In the periphery buildings maintenance and city tile yields still matter. And also free unit support. But for a republic this may matter little, in fact cities instead of metros may make sense there if optimizing for free unit support alone.
 
The next 4 more cities have a rank corruption below 60% and thus likely a total corruption of less than the corruption cealing of 70%.

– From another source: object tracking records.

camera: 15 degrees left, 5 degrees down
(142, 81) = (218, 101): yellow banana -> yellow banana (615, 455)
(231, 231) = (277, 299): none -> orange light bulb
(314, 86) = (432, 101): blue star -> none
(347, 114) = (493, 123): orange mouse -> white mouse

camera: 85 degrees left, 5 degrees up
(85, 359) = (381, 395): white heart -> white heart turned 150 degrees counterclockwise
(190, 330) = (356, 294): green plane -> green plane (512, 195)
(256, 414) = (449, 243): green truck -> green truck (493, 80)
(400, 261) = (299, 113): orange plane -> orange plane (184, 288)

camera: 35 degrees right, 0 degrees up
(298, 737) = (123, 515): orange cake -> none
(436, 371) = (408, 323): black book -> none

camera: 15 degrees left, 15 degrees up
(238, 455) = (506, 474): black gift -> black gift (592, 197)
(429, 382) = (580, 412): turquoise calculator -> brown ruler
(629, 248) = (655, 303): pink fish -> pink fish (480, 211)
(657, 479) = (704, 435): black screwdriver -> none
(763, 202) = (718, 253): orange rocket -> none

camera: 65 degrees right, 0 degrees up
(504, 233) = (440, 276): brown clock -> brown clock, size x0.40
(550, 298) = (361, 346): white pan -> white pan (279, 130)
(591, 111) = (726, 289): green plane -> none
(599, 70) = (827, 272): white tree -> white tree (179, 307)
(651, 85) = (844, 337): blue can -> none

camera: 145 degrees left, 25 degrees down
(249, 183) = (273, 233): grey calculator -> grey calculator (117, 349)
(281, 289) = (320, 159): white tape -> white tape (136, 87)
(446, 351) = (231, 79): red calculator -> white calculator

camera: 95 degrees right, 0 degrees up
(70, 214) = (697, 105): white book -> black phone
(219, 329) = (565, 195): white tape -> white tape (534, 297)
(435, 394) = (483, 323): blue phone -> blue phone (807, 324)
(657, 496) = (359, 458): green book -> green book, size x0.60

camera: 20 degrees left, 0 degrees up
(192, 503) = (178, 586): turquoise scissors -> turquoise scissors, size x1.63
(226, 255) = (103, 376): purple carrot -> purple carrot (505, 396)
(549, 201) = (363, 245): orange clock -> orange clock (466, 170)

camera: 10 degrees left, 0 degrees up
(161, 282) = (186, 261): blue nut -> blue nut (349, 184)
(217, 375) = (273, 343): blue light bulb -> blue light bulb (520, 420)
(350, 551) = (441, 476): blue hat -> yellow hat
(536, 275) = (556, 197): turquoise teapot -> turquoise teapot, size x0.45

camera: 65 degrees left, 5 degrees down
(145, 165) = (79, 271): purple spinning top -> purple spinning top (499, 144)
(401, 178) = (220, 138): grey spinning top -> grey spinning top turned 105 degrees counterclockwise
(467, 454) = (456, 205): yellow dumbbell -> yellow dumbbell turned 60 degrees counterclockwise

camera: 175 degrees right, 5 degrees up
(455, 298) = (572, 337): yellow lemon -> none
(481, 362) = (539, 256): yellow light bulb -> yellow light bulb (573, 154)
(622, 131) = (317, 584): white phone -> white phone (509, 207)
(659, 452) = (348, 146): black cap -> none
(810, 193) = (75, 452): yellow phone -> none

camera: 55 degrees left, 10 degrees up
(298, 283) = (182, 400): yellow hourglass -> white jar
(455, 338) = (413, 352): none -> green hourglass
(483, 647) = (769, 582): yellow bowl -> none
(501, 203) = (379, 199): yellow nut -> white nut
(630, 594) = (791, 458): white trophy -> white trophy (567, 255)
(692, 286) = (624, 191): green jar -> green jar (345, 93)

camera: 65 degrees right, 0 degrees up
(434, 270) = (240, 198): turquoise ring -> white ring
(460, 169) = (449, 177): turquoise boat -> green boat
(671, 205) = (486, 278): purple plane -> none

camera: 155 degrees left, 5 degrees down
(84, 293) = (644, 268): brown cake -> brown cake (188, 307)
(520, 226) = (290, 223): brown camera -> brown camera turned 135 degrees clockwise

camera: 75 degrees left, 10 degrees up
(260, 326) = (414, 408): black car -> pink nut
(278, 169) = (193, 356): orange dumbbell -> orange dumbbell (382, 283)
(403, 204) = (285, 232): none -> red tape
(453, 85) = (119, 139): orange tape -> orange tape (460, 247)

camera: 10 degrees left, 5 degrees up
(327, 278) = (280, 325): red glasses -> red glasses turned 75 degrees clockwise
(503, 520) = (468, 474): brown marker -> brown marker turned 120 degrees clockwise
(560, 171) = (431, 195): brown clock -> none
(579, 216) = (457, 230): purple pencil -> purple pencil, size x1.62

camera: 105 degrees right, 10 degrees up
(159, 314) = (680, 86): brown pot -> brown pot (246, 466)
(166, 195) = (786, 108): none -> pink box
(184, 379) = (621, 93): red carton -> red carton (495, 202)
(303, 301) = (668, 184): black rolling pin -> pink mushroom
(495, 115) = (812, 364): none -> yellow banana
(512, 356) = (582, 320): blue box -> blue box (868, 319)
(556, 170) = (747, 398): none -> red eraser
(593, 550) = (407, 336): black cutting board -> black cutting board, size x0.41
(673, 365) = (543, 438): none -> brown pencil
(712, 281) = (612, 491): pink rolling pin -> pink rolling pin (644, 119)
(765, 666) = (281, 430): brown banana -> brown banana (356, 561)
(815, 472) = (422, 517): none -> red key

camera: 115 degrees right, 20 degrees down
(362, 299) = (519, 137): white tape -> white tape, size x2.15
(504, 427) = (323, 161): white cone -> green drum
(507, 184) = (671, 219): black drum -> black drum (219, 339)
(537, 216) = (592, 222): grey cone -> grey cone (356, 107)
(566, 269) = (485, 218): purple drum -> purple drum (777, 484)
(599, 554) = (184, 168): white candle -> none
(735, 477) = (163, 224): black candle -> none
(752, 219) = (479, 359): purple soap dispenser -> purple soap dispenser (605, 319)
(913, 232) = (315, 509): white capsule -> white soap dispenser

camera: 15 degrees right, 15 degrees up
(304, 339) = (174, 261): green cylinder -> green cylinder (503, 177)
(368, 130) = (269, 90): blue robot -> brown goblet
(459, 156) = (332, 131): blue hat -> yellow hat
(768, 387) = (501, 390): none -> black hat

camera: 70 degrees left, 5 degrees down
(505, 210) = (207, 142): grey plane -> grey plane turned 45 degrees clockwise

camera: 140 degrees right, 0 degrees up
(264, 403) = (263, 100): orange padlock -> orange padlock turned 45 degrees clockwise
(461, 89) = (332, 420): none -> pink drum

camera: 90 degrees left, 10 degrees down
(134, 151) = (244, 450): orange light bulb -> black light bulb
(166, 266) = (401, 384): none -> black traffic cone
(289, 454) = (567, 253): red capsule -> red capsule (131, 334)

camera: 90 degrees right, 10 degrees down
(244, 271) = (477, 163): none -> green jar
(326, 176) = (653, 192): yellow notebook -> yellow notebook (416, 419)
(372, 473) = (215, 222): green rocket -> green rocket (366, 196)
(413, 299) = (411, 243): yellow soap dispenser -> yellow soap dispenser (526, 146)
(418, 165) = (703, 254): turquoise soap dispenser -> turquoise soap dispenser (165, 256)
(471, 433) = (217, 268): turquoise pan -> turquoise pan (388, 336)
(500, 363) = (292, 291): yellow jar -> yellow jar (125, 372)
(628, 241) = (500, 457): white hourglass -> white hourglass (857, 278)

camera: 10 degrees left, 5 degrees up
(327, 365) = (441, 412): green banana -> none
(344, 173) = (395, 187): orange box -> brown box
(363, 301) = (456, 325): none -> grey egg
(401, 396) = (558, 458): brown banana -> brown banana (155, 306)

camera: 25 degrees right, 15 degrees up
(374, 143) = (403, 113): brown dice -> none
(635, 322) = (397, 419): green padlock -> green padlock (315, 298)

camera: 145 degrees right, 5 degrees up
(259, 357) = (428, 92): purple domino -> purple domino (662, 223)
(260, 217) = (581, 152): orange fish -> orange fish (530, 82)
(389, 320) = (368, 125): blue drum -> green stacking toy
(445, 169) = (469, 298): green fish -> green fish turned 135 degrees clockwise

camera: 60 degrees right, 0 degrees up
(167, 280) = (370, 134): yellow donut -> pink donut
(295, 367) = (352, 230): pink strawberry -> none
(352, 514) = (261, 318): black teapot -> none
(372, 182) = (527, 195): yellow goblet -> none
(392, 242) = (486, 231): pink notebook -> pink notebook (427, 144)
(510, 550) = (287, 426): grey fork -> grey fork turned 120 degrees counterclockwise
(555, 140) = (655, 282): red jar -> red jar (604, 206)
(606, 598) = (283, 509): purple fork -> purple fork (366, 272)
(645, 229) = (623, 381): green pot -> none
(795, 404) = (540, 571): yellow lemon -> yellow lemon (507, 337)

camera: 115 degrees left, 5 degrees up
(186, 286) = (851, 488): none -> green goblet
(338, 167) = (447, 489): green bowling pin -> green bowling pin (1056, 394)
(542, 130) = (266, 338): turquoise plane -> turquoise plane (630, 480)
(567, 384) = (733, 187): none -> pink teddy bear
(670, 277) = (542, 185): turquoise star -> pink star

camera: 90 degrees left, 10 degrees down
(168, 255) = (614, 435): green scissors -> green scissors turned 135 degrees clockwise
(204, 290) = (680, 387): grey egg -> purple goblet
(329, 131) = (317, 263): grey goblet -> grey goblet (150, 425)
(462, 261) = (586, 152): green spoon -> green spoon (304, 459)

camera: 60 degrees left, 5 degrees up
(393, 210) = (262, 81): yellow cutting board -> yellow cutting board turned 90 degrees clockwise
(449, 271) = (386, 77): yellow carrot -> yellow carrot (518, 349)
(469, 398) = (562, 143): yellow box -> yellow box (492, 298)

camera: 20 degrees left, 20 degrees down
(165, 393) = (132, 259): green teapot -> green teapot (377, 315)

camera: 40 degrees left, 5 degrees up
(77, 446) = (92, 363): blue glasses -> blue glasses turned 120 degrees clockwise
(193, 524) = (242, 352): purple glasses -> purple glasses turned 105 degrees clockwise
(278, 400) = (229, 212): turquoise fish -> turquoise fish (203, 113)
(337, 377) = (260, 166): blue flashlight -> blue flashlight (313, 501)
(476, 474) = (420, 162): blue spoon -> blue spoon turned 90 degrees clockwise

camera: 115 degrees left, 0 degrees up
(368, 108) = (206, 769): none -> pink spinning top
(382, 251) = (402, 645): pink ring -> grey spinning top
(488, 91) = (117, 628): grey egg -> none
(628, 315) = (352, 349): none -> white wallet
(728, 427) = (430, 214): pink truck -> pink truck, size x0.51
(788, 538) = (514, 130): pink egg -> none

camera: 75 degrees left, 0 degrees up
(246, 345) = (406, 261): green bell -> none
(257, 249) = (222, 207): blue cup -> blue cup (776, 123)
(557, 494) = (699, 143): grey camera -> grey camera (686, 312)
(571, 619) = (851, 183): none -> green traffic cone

Where does the number 4 come from?
There in the periphery corruption is maxed out anyway, therefore ICS does no relevant damage to corruption
When DOES it make damage? Since in this setting you will always have 37 uncorrupted cities, only thing that matters is to keep those cities big and not found farms between them?
 
Where does the number 4 come from?
By checking the math. At R = Nopt rank corruption doubles its growth. A rank of 110% of Nopt equals 60% rank corruption. Of course R is an integer, while Nopt is not.
When DOES it make damage? Since in this setting you will always have 37 uncorrupted cities, only thing that matters is to keep those cities big and not found farms between them?
Almost. Not having lesser cities closer to the capital than the 41 ones that should be closest to the capital is the idea. Maybe even 42. That would be a rank corruption of 61.7% and thus a total corruption of probably slightly above 70%. But a few policemen can reduce that total corruption below the maximum corruption of 70%. So there is a grey area where there is still some potential damage remaining, but you may not realize this damage if you donnot use policemen. If however you need more than ~2 policemen to lower total corruption below maximum corruption, then it probably is not worth it.
 
You mean when the first policeman does nothing? If the first policeman does nothing, I typically consider the city to be beyond salvation. Max corrupted. I do not try to salvage production or commerce from that one anymore. Am I wrong?